(WHAT IS BEING ASKED): Edit the entries between the line holding "Саакашвили могут освободить" and the line holding "LA CEJA, ANT", inclusive, by swapping "Alcobas" for "Habitaciones". Return only those lines with everything else unchanged, and omit the pictures.

(Data excerpts):
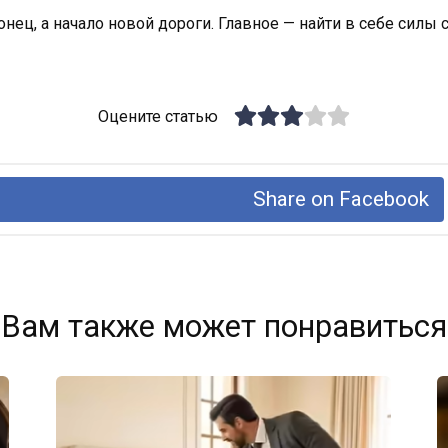
онец, а начало новой дороги. Главное — найти в себе силы
Оцените статью
Share on Facebook
Вам также может понравиться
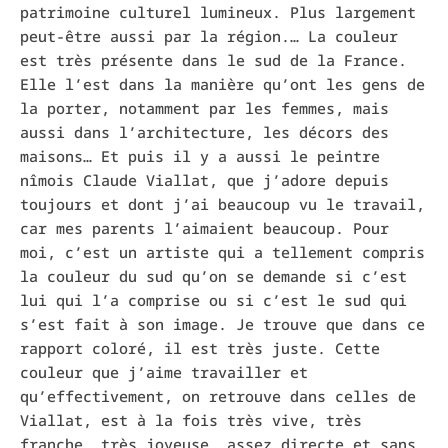
patrimoine culturel lumineux. Plus largement
peut-être aussi par la région.… La couleur
est très présente dans le sud de la France.
Elle l’est dans la manière qu’ont les gens de
la porter, notamment par les femmes, mais
aussi dans l’architecture, les décors des
maisons… Et puis il y a aussi le peintre
nîmois Claude Viallat, que j’adore depuis
toujours et dont j’ai beaucoup vu le travail,
car mes parents l’aimaient beaucoup. Pour
moi, c’est un artiste qui a tellement compris
la couleur du sud qu’on se demande si c’est
lui qui l’a comprise ou si c’est le sud qui
s’est fait à son image. Je trouve que dans ce
rapport coloré, il est très juste. Cette
couleur que j’aime travailler et
qu’effectivement, on retrouve dans celles de
Viallat, est à la fois très vive, très
franche, très joyeuse, assez directe et sans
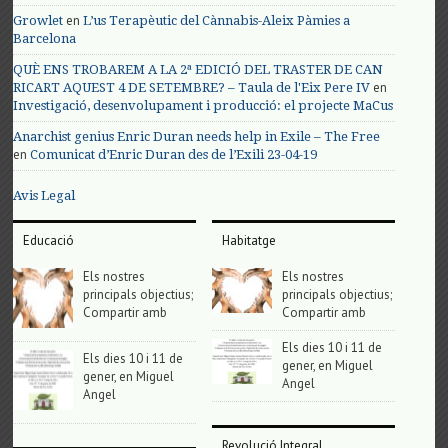
en
Growlet
L’us Terapèutic del Cànnabis-Aleix Pàmies a
Barcelona
QUÈ ENS TROBAREM A LA 2ª EDICIÓ DEL TRASTER DE CAN
en
RICART AQUEST 4 DE SETEMBRE? – Taula de l'Eix Pere IV
Investigació, desenvolupament i producció: el projecte MaCus
Anarchist genius Enric Duran needs help in Exile – The Free
en
Comunicat d’Enric Duran des de l’Exili 23-04-19
Avis Legal
Educació
Habitatge
Els nostres
Els nostres
principals objectius;
principals objectius;
Compartir amb
Compartir amb
Els dies 10 i 11 de
Els dies 10 i 11 de
gener, en Miguel
gener, en Miguel
Angel
Angel
Revolució Integral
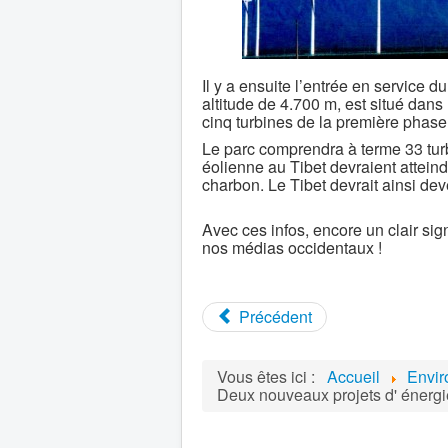
Il y a ensuite l’entrée en service d
altitude de 4.700 m, est situé dan
cinq turbines de la première phase
Le parc comprendra à terme 33 turb
éolienne au Tibet devraient atteind
charbon. Le Tibet devrait ainsi de
Avec ces infos, encore un clair s
nos médias occidentaux !
Précédent
Vous êtes ici :
Accueil
Envi
Deux nouveaux projets d' énergie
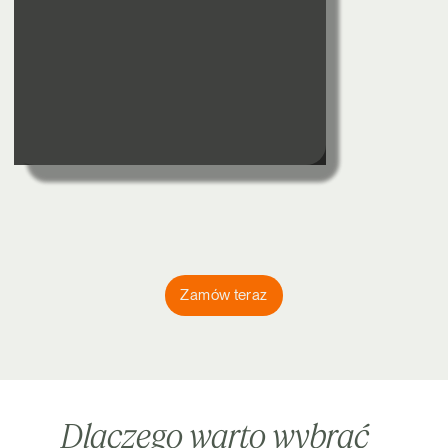
Zamów teraz
Dlaczego warto wybrać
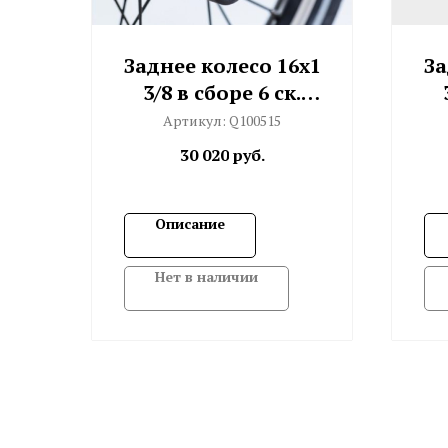
Заднее колесо 16x1
За
3/8 в сборе 6 ск.
BWR 3 (черное)
Артикул:
Q100515
30 020
руб.
Описание
Нет в наличии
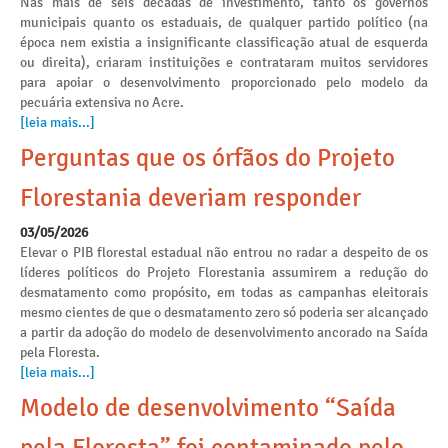
Nas mais de seis décadas de investimento, tanto os governos
municipais quanto os estaduais, de qualquer partido político (na
época nem existia a insignificante classificação atual de esquerda
ou direita), criaram instituições e contrataram muitos servidores
para apoiar o desenvolvimento proporcionado pelo modelo da
pecuária extensiva no Acre.
[leia mais...]
Perguntas que os órfãos do Projeto
Florestania deveriam responder
03/05/2026
Elevar o PIB florestal estadual não entrou no radar a despeito de os
líderes políticos do Projeto Florestania assumirem a redução do
desmatamento como propósito, em todas as campanhas eleitorais
mesmo cientes de que o desmatamento zero só poderia ser alcançado
a partir da adoção do modelo de desenvolvimento ancorado na Saída
pela Floresta.
[leia mais...]
Modelo de desenvolvimento “Saída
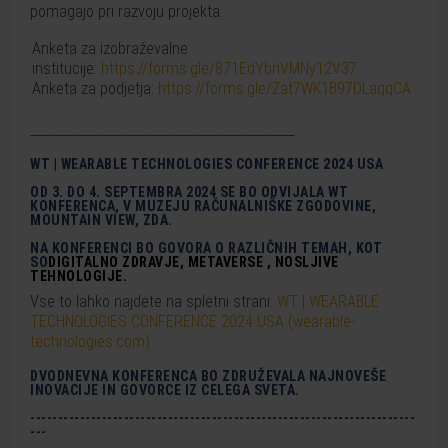
pomagajo pri razvoju projekta.
Anketa za izobraževalne
institucije:
https://forms.gle/871EdYbnVMNy12V37
Anketa za podjetja:
https://forms.gle/Zat7WK1B97DLaqqCA
____________________________________________
WT | WEARABLE TECHNOLOGIES CONFERENCE 2024 USA
OD 3. DO 4. SEPTEMBRA 2024 SE BO ODVIJALA WT
KONFERENCA, V MUZEJU RAČUNALNIŠKE ZGODOVINE,
MOUNTAIN VIEW, ZDA.
NA KONFERENCI BO GOVORA O RAZLIČNIH TEMAH, KOT
SO
DIGITALNO
ZDRAVJE,
METAVERSE
,
N
OSLJIVE
TEHNOLOGIJE
.
Vse to lahko najdete na spletni strani:
WT | WEARABLE
TECHNOLOGIES CONFERENCE 2024 USA (wearable-
technologies.com)
DVODNEVNA KONFERENCA BO ZDRUŽEVALA NAJNOVEŠE
INOVACIJE IN GOVORCE IZ CELEGA SVETA.
----------------------------------------------------------------------
---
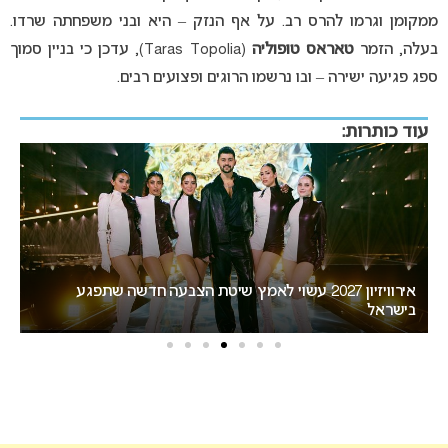
ממקומן וגרמו להרס רב. על אף הנזק – היא ובני משפחתה שרדו.
בעלה, הזמר
טאראס טופוליה
(Taras Topolia), עדכן כי בניין סמוך
ספג פגיעה ישירה – ובו נרשמו הרוגים ופצועים רבים.
עוד כותרות:
“אני צריכה לשתף אתכם במשהו חשוב”: הכרזתה של זוכת
האירוויזיון מסעירה את הרשת
י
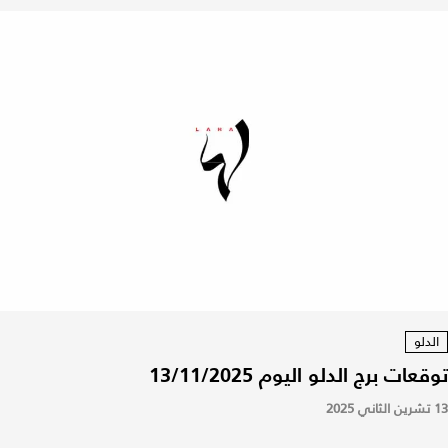
الدلو
توقعات برج الدلو اليوم 13/11/2025
13 تشرين الثاني 2025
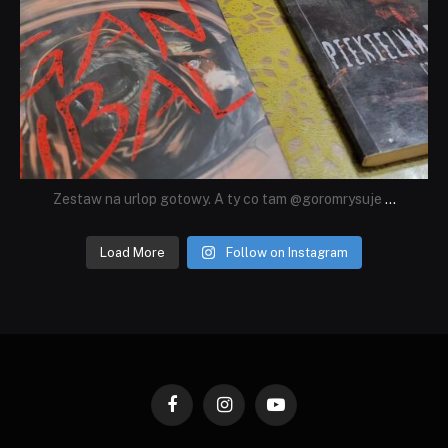
Zestaw na urlop gotowy. A ty co tam @goromrysuje
...
Load More
Follow on Instagram
Facebook
Instagram
YouTube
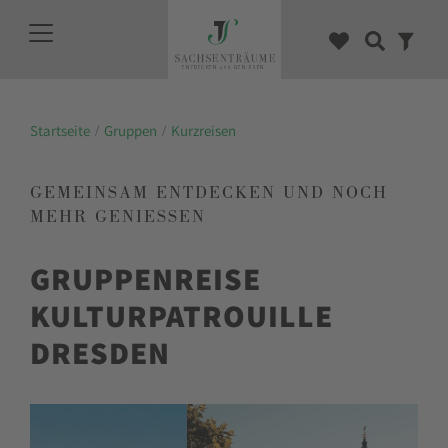
Startseite
Gruppen
Kurzreisen
GEMEINSAM ENTDECKEN UND NOCH
MEHR GENIESSEN
GRUPPENREISE
KULTURPATROUILLE
DRESDEN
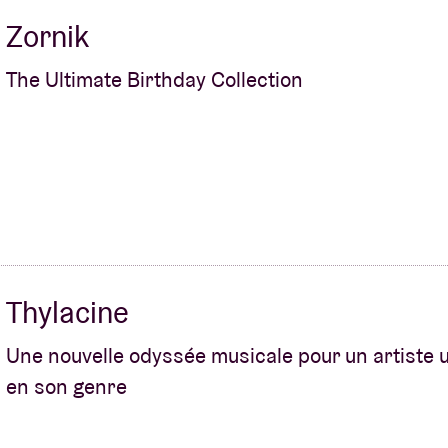
Zornik
The Ultimate Birthday Collection
Thylacine
Une nouvelle odyssée musicale pour un artiste 
en son genre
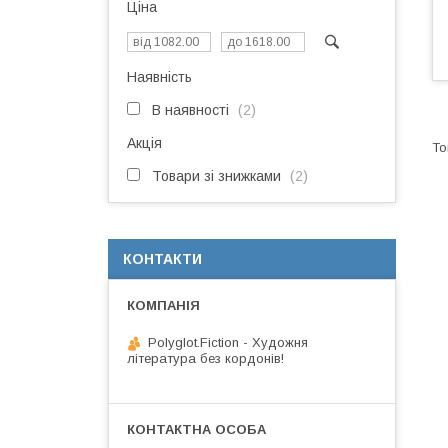
Ціна
Наявність
В наявності
2
Акція
Товари зі знижками
2
КОНТАКТИ
Polyglot.Fiction - Художня
література без кордонів!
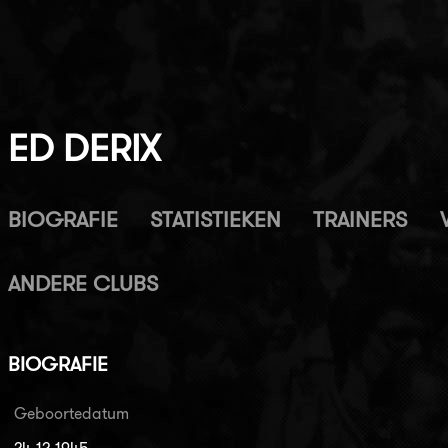
ED DERIX
BIOGRAFIE
STATISTIEKEN
TRAINERS
ANDERE CLUBS
BIOGRAFIE
Geboortedatum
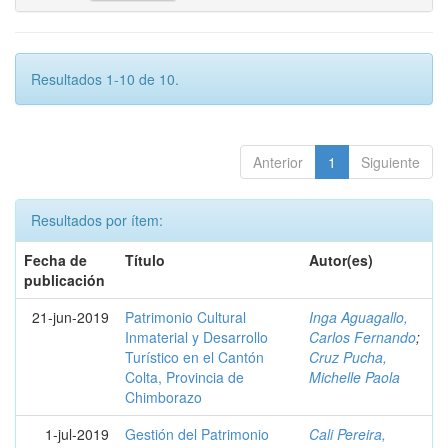
Resultados 1-10 de 10.
Anterior
1
Siguiente
Resultados por ítem:
Fecha de
Título
Autor(es)
publicación
21-jun-2019
Patrimonio Cultural
Inga Aguagallo,
Inmaterial y Desarrollo
Carlos Fernando
;
Turístico en el Cantón
Cruz Pucha,
Colta, Provincia de
Michelle Paola
Chimborazo
1-jul-2019
Gestión del Patrimonio
Cali Pereira,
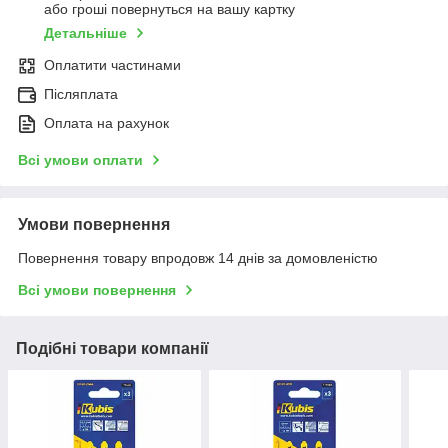
або гроші повернуться на вашу картку
Детальніше
Оплатити частинами
Післяплата
Оплата на рахунок
Всі умови оплати
Умови повернення
Повернення товару впродовж 14 днів за домовленістю
Всі умови повернення
Подібні товари компанії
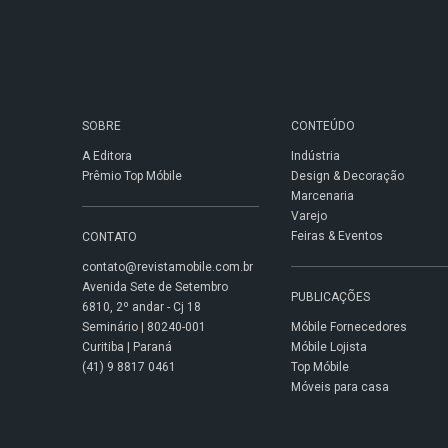
SOBRE
CONTEÚDO
A Editora
Indústria
Prêmio Top Móbile
Design & Decoração
Marcenaria
Varejo
Feiras & Eventos
CONTATO
contato@revistamobile.com.br
Avenida Sete de Setembro
PUBLICAÇÕES
6810, 2º andar - Cj 18
Seminário | 80240-001
Móbile Fornecedores
Curitiba | Paraná
Móbile Lojista
(41) 9 8817 0461
Top Móbile
Móveis para casa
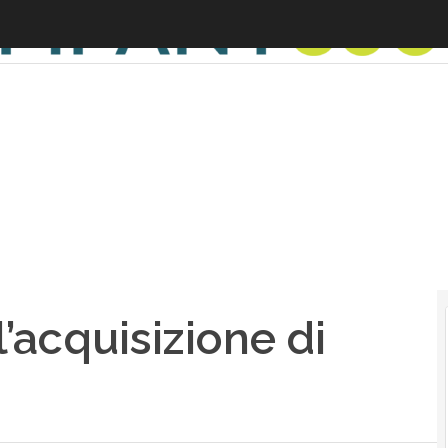
l’acquisizione di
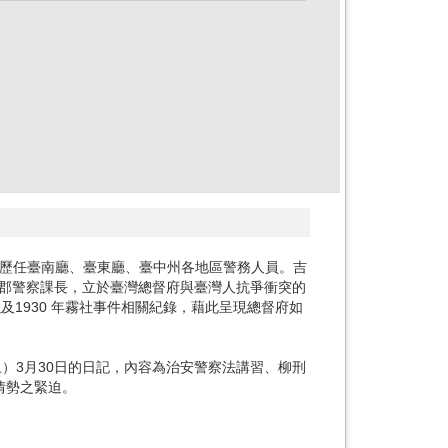
，在臺歷任臺南廳、臺東廳、臺中州各地區警務人員。吉
郡警察課長，立於臺灣總督府與臺灣人抗爭衝突的
、以及1930 年霧社事件相關紀錄，藉此呈現總督府如
）3月30日的日記，內容為治安警察法講習、柳刑
情勢之緊迫。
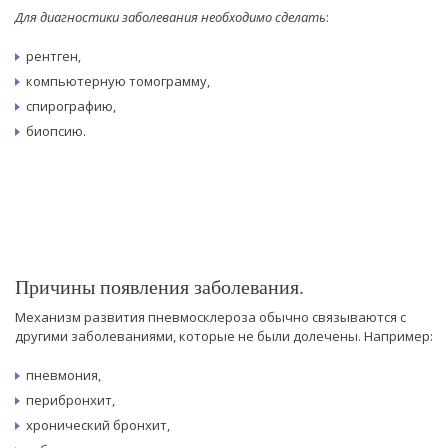
Для диагностики заболевания необходимо сделать
:
рентген,
компьютерную томограмму,
спирографию,
биопсию.
Причины появления заболевания.
Механизм развития пневмосклероза обычно связываются с
другими заболеваниями, которые не были долечены. Например:
пневмония,
перибронхит,
хронический бронхит,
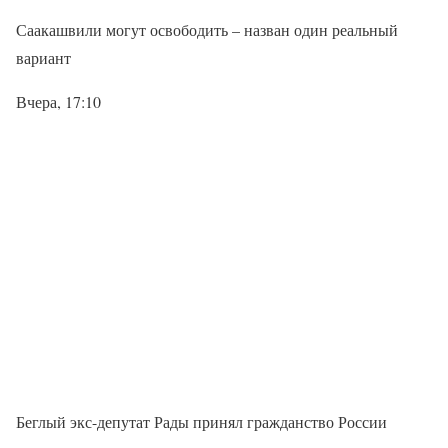
Саакашвили могут освободить – назван один реальный
вариант
Вчера, 17:10
Беглый экс-депутат Рады принял гражданство России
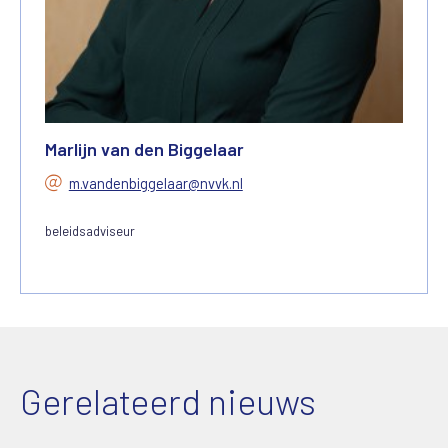
Marlijn van den Biggelaar
m.vandenbiggelaar@nvvk.nl
beleidsadviseur
Gerelateerd nieuws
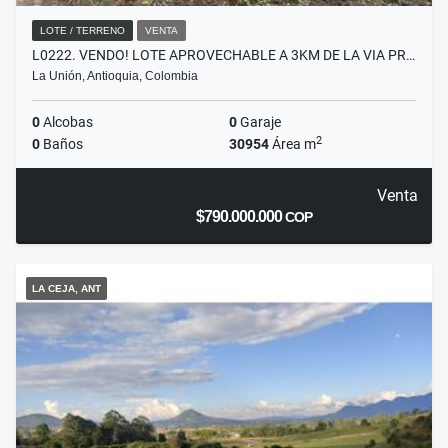
LOTE / TERRENO
VENTA
L0222. VENDO! LOTE APROVECHABLE A 3KM DE LA VIA PR…
La Unión, Antioquia, Colombia
0
Alcobas
0
Garaje
2
0
Baños
30954
Área m
Venta
$790.000.000
COP
LA CEJA, ANT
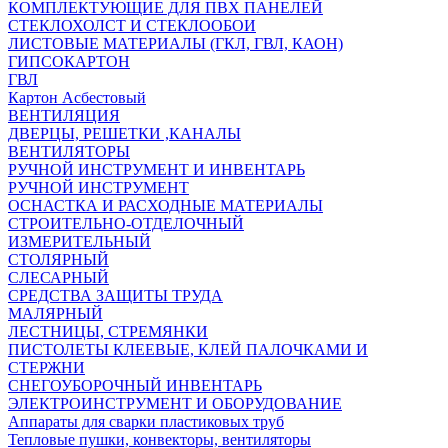
КОМПЛЕКТУЮЩИЕ ДЛЯ ПВХ ПАНЕЛЕЙ
СТЕКЛОХОЛСТ И СТЕКЛООБОИ
ЛИСТОВЫЕ МАТЕРИАЛЫ (ГКЛ, ГВЛ, КАОН)
ГИПСОКАРТОН
ГВЛ
Картон Асбестовый
ВЕНТИЛЯЦИЯ
ДВЕРЦЫ, РЕШЕТКИ ,КАНАЛЫ
ВЕНТИЛЯТОРЫ
РУЧНОЙ ИНСТРУМЕНТ И ИНВЕНТАРЬ
РУЧНОЙ ИНСТРУМЕНТ
ОСНАСТКА И РАСХОДНЫЕ МАТЕРИАЛЫ
СТРОИТЕЛЬНО-ОТДЕЛОЧНЫЙ
ИЗМЕРИТЕЛЬНЫЙ
СТОЛЯРНЫЙ
СЛЕСАРНЫЙ
СРЕДСТВА ЗАЩИТЫ ТРУДА
МАЛЯРНЫЙ
ЛЕСТНИЦЫ, СТРЕМЯНКИ
ПИСТОЛЕТЫ КЛЕЕВЫЕ, КЛЕЙ ПАЛОЧКАМИ И
СТЕРЖНИ
СНЕГОУБОРОЧНЫЙ ИНВЕНТАРЬ
ЭЛЕКТРОИНСТРУМЕНТ И ОБОРУДОВАНИЕ
Аппараты для сварки пластиковых труб
Тепловые пушки, конвекторы, вентиляторы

(TASK RESULT):
Саакашвили могут освободить – назван один реальный
вариант
Вчера, 17:10
Беглый экс-депутат Рады принял гражданство России
Marlijn van den Biggelaar
m.vandenbiggelaar@nvvk.nl
beleidsadviseur
Gerelateerd nieuws
LOTE / TERRENO
VENTA
L0222. VENDO! LOTE APROVECHABLE A 3KM DE LA VIA PR…
La Unión, Antioquia, Colombia
0
Habitaciones
0
Garaje
2
0
Baños
30954
Área m
Venta
$790.000.000
COP
LA CEJA, ANT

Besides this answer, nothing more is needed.